I Know Jack
So as you were for As It Was, so to speak. It wasn't always a given but Harry Style's globe-conquering hit remains at No.1 on the Official UK Singles chart for a second week. And that's an extraordinary career first for him, effectively the first time he has ever had a No.1 single spend more than a solitary week at the top. A single week of glory was the fate that befell his solo debut Sign Of The Times but also all five of Wand Erection's chart-topping hits (including the 2011 X Factor finalists single on which 1D and JLS were credited guests). The only single on which his vocals featured to beat the jinx was the 2010 X Factor Finalists charity single Heroes which did indeed enjoy a fortnight at the summit.
The reason there was briefly some doubt over whether Harry would get over the line is the presence of the single that at one point in the early going was a few hundred copies in the lead but which eventually finishes some 8,000 behind. American trap rapper Jack Harlow made his chart debut exactly two years ago this week, charting with What's Poppin' which would eventually haul its way to No.25 later in the summer. His most notable turn however was as the co-credited guest star on Lil Nas X's Industry Baby which reached No.3 in the summer of 2021.
For all that the sudden rush of interest that greeted the release of his new single First Class came as something of a surprise, particularly given the failure of his last single Nail Tech to climb any higher than No.55 (this despite it being effectively a companion piece of Industry Baby, using the same horn sample as its base). But here we are, and First Class is far and away the hottest streaming release of the week although it wasn't quite the instantaneous No.1 that at first looked on the cards it shakes up a still moribund Top 10 to land smartly in second place. It is based around a sample from Fergie's 2007 hit Glamorous, just in case you were wondering why it also sounds oddly familiar. And just by the by this is the highest-charting single by an artist called Jack since Stars In Their Eyes by Just Jack also reached No.2 in January 2007.
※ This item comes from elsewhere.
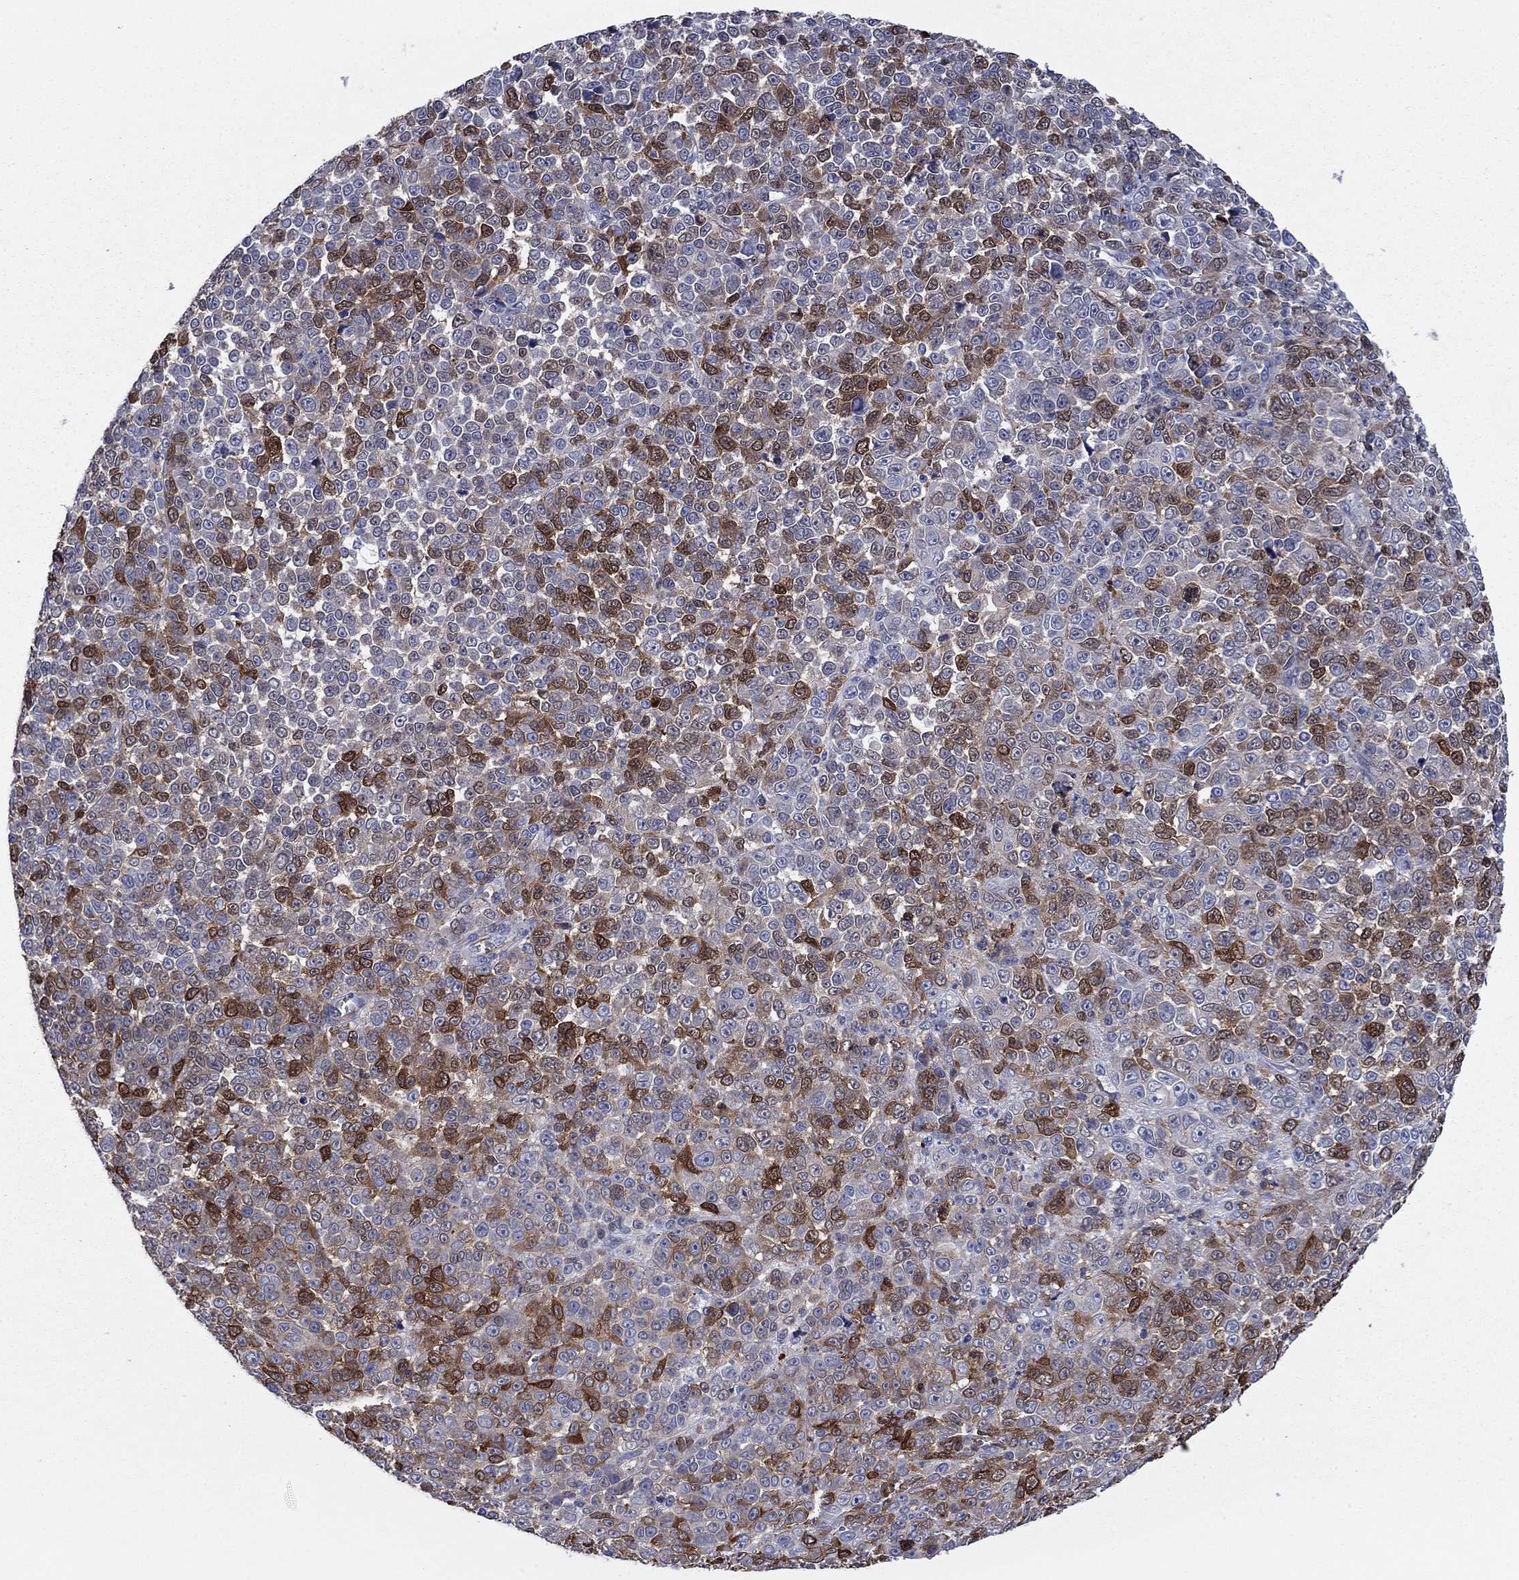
{"staining": {"intensity": "strong", "quantity": "<25%", "location": "cytoplasmic/membranous"}, "tissue": "melanoma", "cell_type": "Tumor cells", "image_type": "cancer", "snomed": [{"axis": "morphology", "description": "Malignant melanoma, NOS"}, {"axis": "topography", "description": "Skin"}], "caption": "High-power microscopy captured an IHC image of malignant melanoma, revealing strong cytoplasmic/membranous staining in about <25% of tumor cells.", "gene": "STMN1", "patient": {"sex": "female", "age": 95}}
Oh yes, and the sudden Jack Harlow attention sparks Nail Tech back into life, and it re-debuts at No.66.
We Remember
The second biggest new hit of the week is… not the one that was predicted last weekend (but we'll come to that in due course). Instead it is yet another hit from comeback kid David Guetta who this time engineers a clash of the dancefloor titans with both Becky Hill and Ella Henderson taking co-vocals on Crazy What Love Can Do. The track is, admittedly, slightly derivative and sounds for all the world like a female analogue to Head And Heart but it is another chirpy dance-pop single to add to the growing tally of such hits in 2022. No.20 with a bullet to start out, so let's see where this one ends up.
Other Stuff Of Note
Digga D's third mixtape Noughty By Nature came out today (Friday 15th) and it is heralded by the release of a fourth teaser single Hold It Down which slides in at No.35. That's the first to reach the Top 40 since Pump 101 made it into the Top 10 back in February, a track which has since been followed by teaser cuts G Lock and What You Reckon which both fell short of the Top 40.
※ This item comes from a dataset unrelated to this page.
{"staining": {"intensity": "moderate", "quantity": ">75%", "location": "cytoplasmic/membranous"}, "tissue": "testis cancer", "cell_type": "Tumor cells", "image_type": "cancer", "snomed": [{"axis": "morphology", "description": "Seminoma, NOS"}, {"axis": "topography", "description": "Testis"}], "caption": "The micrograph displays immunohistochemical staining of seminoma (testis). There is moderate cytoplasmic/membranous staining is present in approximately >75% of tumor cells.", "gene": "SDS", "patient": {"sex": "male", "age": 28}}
Huge things were expected of the shock Pink Floyd reunion single Hey Hey Rise Up, recorded with Ukrainian musician Andriy Khlyvnyuk and with all proceeds to go to Ukraine charity appeals, the track nailing itself to the summit of iTunes and posting a surprise Top 10 placing on the First Look chart on Sunday. But as I noted in the newsletter, early support on the tiny download market means very little in the grand scheme of things, and the single winds up at No.49, at the very least the first Pink Floyd chart single since Wish You Were Here reached No.68 in 2012 in the aftermath of the London Olympics closing ceremony.
Snooze Button
For the second week running though, new entries aside, the Top 40 singles chart takes on an absurdly static look as the hits of the last few weeks all line up in pretty much the same order they have done for a bit. The tastes of the public have settled and for now there is very little to shift them. So let's break it down once more.
3 of the Top 40 are brand new entries.
4 of them are non-movers (including Harry at the top and Ed/Taylor at No.40).
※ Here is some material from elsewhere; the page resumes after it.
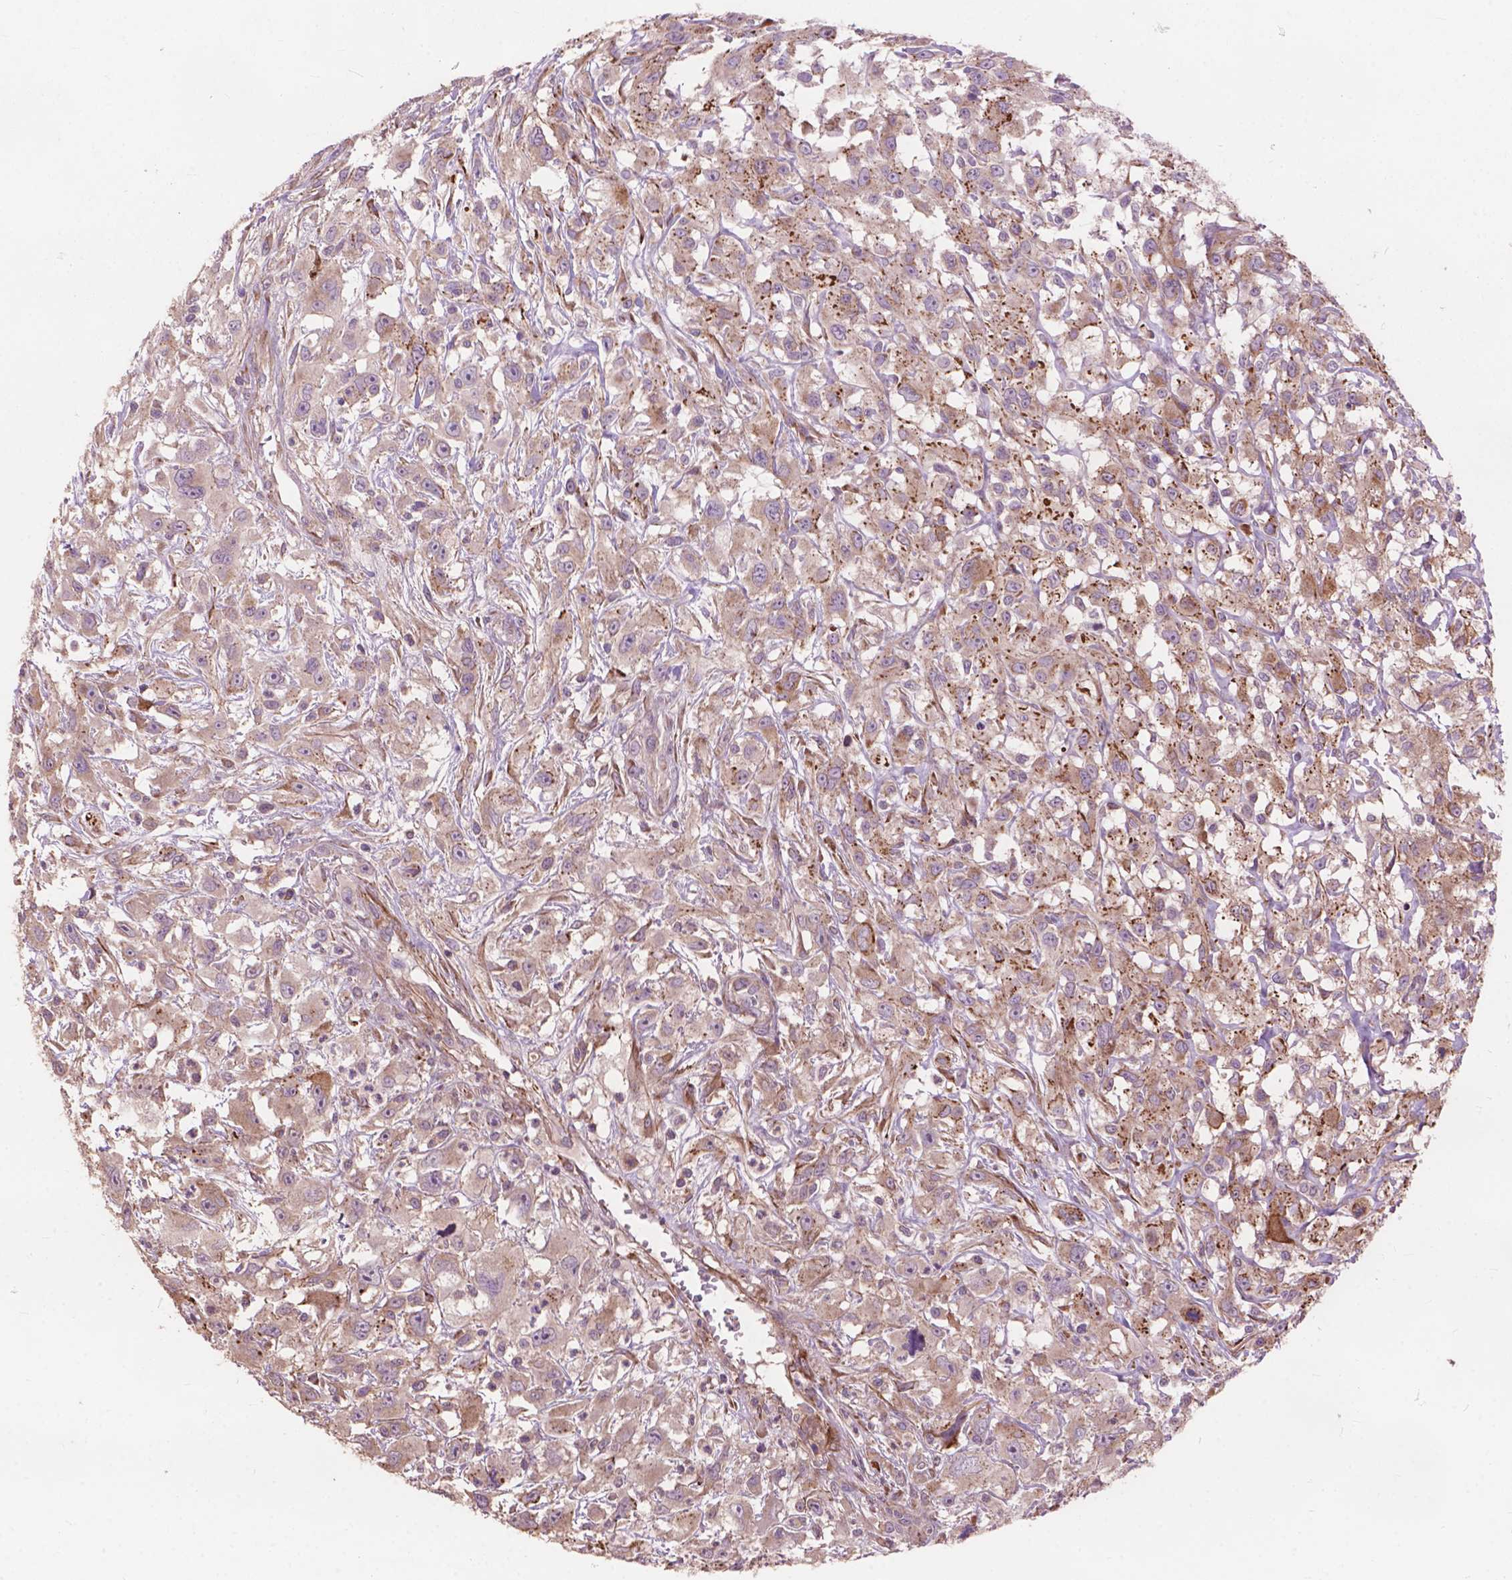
{"staining": {"intensity": "weak", "quantity": ">75%", "location": "cytoplasmic/membranous"}, "tissue": "head and neck cancer", "cell_type": "Tumor cells", "image_type": "cancer", "snomed": [{"axis": "morphology", "description": "Squamous cell carcinoma, NOS"}, {"axis": "morphology", "description": "Squamous cell carcinoma, metastatic, NOS"}, {"axis": "topography", "description": "Oral tissue"}, {"axis": "topography", "description": "Head-Neck"}], "caption": "Head and neck metastatic squamous cell carcinoma stained with a protein marker displays weak staining in tumor cells.", "gene": "FNIP1", "patient": {"sex": "female", "age": 85}}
17 of them (6 in the Top 10 alone) move just one place up or down.
7 move two places.
4 move three places.
3 more move four places.
That leaves just two singles unaccounted for. And the biggest movers of the week are both fallers. Lil Tjay's In My Head plummets 10 places to No.28 and Potter Payper's Gangsteritus slides 6 to No.31. The week's highest climber is Light Switch by Charlie Puth, climbing 4 to No.26.
It is what it is I guess.
There is at least some fun to be have on the albums chart where what is being sold as an "indie takeover" takes place. Every one of this week's Top 3 albums is a new entry from an act on an independent label. Wet Leg's eponymous debut is at No.1 (released on Domino Recordings), Chloe And The Next 20th Century by Father John Misty (Bella Union Records) is at No.2 (albeit a long way behind in sales terms) and Fear Of The Dawn by Jack White (Third Man Records) is at No.3. It has been 11 years since that has happened.